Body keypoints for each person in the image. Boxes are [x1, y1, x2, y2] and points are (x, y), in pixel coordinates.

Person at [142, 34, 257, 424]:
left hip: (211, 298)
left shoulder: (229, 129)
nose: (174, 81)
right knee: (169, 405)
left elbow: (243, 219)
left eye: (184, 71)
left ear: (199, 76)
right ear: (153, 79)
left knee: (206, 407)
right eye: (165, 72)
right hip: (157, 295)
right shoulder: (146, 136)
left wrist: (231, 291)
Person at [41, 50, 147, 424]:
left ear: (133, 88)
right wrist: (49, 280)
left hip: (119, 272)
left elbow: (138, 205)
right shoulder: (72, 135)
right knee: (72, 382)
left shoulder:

━━━━

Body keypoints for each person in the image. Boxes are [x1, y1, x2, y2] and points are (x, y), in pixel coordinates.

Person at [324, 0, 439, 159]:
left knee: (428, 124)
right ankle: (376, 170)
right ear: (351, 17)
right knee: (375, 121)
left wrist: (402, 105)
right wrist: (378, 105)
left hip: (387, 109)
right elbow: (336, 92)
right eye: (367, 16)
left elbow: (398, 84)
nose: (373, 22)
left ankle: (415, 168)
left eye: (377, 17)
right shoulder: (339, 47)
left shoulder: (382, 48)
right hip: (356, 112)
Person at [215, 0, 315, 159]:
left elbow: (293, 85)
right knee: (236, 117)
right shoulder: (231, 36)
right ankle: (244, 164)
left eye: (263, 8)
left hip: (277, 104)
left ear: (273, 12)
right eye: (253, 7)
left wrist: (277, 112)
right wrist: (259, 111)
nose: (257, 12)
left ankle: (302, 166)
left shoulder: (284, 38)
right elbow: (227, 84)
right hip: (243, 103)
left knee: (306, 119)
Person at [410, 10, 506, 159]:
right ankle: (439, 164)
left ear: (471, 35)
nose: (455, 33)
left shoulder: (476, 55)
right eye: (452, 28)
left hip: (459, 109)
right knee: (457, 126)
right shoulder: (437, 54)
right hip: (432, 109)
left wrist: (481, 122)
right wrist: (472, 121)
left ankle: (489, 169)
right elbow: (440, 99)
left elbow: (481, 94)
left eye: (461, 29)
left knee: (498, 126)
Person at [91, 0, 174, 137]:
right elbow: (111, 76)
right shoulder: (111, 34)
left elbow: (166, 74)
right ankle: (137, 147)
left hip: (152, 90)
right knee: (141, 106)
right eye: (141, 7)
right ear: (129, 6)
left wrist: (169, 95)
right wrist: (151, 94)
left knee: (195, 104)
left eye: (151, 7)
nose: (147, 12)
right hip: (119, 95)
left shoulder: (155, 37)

━━━━

Once you find the line with "left ear: (471, 35)" in the entries above, output it and each line after it up to and including the line with "left shoulder: (155, 37)", and nothing else.

__SOLUTION TO THIS PROBLEM__:
left ear: (471, 35)
nose: (455, 33)
left shoulder: (476, 55)
right eye: (452, 28)
left hip: (459, 109)
right knee: (457, 126)
right shoulder: (437, 54)
right hip: (432, 109)
left wrist: (481, 122)
right wrist: (472, 121)
left ankle: (489, 169)
right elbow: (440, 99)
left elbow: (481, 94)
left eye: (461, 29)
left knee: (498, 126)
Person at [91, 0, 174, 137]:
right elbow: (111, 76)
right shoulder: (111, 34)
left elbow: (166, 74)
right ankle: (137, 147)
left hip: (152, 90)
right knee: (141, 106)
right eye: (141, 7)
right ear: (129, 6)
left wrist: (169, 95)
right wrist: (151, 94)
left knee: (195, 104)
left eye: (151, 7)
nose: (147, 12)
right hip: (119, 95)
left shoulder: (155, 37)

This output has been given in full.